Siebte Saisonniederlage für TuS Bilfingen: 0:1 gegen VfB Gartenstadt

Kämpfelbach–Bilfingen. Wie lässt sich „bitter“ steigern? Bitter, bitterer, am bittersten. Oder in dieser Spielzeit der Fußball-Verbandsliga auch: Bitter, bitterer, Bilfingen. Das 0:1 (0:1) am Samstag gegen den VfB Gartenstadt war die siebte Niederlage in der Saison – und die sechste mit einem Tor Unterschied.

Waren es zuletzt gegen Bruchsal (2:3) und Eppingen (0:1) Gegentreffer in der Schlussviertelstunde, war es dieses Mal der TuS Bilfingen selbst, der spät hätte treffen können – und müssen. Doch Murat Etugrul schob einen Elfmeter links am Tor vorbei.

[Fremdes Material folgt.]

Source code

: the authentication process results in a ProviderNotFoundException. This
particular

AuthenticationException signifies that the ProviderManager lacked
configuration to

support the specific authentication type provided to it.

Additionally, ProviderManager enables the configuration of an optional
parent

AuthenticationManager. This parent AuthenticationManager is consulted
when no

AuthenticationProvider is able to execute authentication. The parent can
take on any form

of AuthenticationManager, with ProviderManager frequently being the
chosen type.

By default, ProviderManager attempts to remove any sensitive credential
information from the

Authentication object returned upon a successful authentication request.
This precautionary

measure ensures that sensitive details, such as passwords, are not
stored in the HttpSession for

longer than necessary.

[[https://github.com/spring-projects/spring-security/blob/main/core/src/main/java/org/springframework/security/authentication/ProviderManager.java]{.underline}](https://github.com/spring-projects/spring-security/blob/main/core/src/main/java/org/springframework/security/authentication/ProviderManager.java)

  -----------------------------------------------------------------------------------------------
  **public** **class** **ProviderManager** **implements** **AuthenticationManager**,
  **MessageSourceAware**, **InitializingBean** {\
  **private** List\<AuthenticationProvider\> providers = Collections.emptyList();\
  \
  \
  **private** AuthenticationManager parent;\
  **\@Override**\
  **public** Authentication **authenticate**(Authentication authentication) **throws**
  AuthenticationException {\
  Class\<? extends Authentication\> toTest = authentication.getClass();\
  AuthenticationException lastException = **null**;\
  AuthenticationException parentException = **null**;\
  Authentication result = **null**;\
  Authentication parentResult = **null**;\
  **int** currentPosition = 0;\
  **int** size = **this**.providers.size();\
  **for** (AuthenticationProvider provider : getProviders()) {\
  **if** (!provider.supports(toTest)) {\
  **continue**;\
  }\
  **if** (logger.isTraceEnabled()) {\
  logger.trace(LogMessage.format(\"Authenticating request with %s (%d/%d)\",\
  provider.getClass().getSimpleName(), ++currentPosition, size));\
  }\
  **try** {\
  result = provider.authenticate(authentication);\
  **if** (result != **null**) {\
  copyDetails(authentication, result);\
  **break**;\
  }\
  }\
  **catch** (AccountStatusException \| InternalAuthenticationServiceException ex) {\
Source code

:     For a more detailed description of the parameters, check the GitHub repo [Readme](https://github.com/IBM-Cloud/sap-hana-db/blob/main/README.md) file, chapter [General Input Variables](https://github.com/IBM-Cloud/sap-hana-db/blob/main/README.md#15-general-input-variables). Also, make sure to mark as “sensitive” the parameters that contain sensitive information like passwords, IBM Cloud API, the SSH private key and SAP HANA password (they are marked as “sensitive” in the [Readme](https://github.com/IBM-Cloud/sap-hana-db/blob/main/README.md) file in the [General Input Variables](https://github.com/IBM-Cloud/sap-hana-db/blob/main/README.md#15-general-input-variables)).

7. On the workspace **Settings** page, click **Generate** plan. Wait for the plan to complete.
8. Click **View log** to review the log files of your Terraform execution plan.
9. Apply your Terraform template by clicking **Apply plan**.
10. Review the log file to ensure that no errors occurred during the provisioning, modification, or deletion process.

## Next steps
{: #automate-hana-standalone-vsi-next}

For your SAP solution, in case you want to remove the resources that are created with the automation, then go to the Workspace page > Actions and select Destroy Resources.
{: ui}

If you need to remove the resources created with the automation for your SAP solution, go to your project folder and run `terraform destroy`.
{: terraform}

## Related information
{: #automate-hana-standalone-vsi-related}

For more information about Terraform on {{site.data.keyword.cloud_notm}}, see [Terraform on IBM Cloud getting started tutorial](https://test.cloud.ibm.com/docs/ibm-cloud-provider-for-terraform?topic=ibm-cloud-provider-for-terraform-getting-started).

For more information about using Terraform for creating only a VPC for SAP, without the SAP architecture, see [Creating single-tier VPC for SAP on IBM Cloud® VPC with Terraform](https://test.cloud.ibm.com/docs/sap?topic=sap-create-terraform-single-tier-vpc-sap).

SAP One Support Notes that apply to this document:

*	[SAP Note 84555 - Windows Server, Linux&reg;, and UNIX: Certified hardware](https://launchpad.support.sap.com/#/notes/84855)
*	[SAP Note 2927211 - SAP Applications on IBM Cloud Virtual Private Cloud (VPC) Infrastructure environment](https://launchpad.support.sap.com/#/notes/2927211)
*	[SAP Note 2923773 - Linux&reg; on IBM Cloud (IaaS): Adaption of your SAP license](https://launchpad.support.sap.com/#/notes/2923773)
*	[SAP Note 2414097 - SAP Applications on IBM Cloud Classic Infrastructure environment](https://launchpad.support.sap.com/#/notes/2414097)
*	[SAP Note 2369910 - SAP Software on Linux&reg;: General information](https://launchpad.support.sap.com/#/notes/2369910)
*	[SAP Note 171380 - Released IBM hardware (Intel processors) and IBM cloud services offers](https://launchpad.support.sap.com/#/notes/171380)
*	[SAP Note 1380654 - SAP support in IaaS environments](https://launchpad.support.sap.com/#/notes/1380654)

Die ersten 20 Minuten hatten die Gastgeber „komplett verschlafen“, musste Spielertrainer Dejan Svjetlanovic konstatieren. Zu brav waren die Bilfinger obendrein: Statt durch ein taktisches Foul gebremst zu werden, spazierten die Gartenstädter durchs Mittelfeld. Am Ende dieses Spaziergangs war es Darnell Hill, der in der 20. Minute das Tor des Tages erzielte. Obwohl Svjetlanovic von einem verdienten Sieg des Aufsteigers sprach, hätte es zur Pause 2:1 für seine Elf stehen können: Erst parierte VfB-Schlussmann Dennis Broll einen glänzenden Kopfball von Rico Reichenbacher ebenso glänzend. Dann verfehlte Oguzhan Celebis Kopfball das Tor nur knapp. „Nach der Pause stellte Gartenstadt dann auf Fünferkette um“, blickte Svjetlanovic zurück. Spielerische Lösungen waren nun gefragt. Doch genau diese fanden die Bilfinger bei schwierigen Platzverhältnissen nur selten. Wie es gehen könnte, zeigten sie eine Viertelstunde vor dem Ende: Thomas Haußer lupfte da den Ball in den Sechzehner, wo Svjetlanovic diesen mit dem Rücken zum Tor annahm – und umgerempelt wurde. Dass der folgende Elfmeter daneben ging, war für den Spielertrainer „symptomatisch für diese Saison“.